Work request → An exact printout of all the entries is required.
* * *
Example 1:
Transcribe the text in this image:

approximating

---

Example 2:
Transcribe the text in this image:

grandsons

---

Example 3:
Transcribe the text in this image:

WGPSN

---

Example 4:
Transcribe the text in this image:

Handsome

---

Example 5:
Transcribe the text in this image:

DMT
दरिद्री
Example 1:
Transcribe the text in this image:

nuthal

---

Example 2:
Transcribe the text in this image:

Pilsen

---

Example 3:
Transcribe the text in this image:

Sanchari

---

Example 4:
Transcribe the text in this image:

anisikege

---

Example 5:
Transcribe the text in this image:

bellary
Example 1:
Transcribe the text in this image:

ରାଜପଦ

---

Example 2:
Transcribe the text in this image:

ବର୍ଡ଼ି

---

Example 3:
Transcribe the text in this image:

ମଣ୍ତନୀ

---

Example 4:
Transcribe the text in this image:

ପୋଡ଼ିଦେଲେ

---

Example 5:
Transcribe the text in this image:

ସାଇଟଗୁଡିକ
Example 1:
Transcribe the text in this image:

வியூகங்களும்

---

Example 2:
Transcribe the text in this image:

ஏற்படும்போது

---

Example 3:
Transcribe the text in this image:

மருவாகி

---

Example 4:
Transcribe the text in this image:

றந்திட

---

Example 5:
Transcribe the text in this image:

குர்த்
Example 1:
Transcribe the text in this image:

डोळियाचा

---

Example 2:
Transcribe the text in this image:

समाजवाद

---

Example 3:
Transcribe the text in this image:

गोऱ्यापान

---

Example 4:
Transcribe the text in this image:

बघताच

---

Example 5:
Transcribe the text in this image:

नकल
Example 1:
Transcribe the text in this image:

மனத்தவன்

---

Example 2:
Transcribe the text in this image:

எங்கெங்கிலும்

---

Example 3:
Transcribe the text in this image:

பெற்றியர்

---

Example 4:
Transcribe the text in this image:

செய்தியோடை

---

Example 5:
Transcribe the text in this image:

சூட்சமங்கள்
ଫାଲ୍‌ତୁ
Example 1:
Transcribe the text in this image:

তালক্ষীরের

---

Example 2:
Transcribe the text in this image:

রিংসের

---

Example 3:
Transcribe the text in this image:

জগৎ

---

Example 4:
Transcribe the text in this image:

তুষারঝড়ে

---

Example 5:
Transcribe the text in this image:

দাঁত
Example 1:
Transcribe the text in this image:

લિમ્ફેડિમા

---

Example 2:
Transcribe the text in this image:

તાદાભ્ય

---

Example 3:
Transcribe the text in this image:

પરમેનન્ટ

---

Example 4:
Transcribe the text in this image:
* * *
Output →
Example 1:
Transcribe the text in this image:

approximating

---

Example 2:
Transcribe the text in this image:

grandsons

---

Example 3:
Transcribe the text in this image:

WGPSN

---

Example 4:
Transcribe the text in this image:

Handsome

---

Example 5:
Transcribe the text in this image:

DMT
दरिद्री
Example 1:
Transcribe the text in this image:

nuthal

---

Example 2:
Transcribe the text in this image:

Pilsen

---

Example 3:
Transcribe the text in this image:

Sanchari

---

Example 4:
Transcribe the text in this image:

anisikege

---

Example 5:
Transcribe the text in this image:

bellary
Example 1:
Transcribe the text in this image:

ରାଜପଦ

---

Example 2:
Transcribe the text in this image:

ବର୍ଡ଼ି

---

Example 3:
Transcribe the text in this image:

ମଣ୍ତନୀ

---

Example 4:
Transcribe the text in this image:

ପୋଡ଼ିଦେଲେ

---

Example 5:
Transcribe the text in this image:

ସାଇଟଗୁଡିକ
Example 1:
Transcribe the text in this image:

வியூகங்களும்

---

Example 2:
Transcribe the text in this image:

ஏற்படும்போது

---

Example 3:
Transcribe the text in this image:

மருவாகி

---

Example 4:
Transcribe the text in this image:

றந்திட

---

Example 5:
Transcribe the text in this image:

குர்த்
Example 1:
Transcribe the text in this image:

डोळियाचा

---

Example 2:
Transcribe the text in this image:

समाजवाद

---

Example 3:
Transcribe the text in this image:

गोऱ्यापान

---

Example 4:
Transcribe the text in this image:

बघताच

---

Example 5:
Transcribe the text in this image:

नकल
Example 1:
Transcribe the text in this image:

மனத்தவன்

---

Example 2:
Transcribe the text in this image:

எங்கெங்கிலும்

---

Example 3:
Transcribe the text in this image:

பெற்றியர்

---

Example 4:
Transcribe the text in this image:

செய்தியோடை

---

Example 5:
Transcribe the text in this image:

சூட்சமங்கள்
ଫାଲ୍‌ତୁ
Example 1:
Transcribe the text in this image:

তালক্ষীরের

---

Example 2:
Transcribe the text in this image:

রিংসের

---

Example 3:
Transcribe the text in this image:

জগৎ

---

Example 4:
Transcribe the text in this image:

তুষারঝড়ে

---

Example 5:
Transcribe the text in this image:

দাঁত
Example 1:
Transcribe the text in this image:

લિમ્ફેડિમા

---

Example 2:
Transcribe the text in this image:

તાદાભ્ય

---

Example 3:
Transcribe the text in this image:

પરમેનન્ટ

---

Example 4:
Transcribe the text in this image:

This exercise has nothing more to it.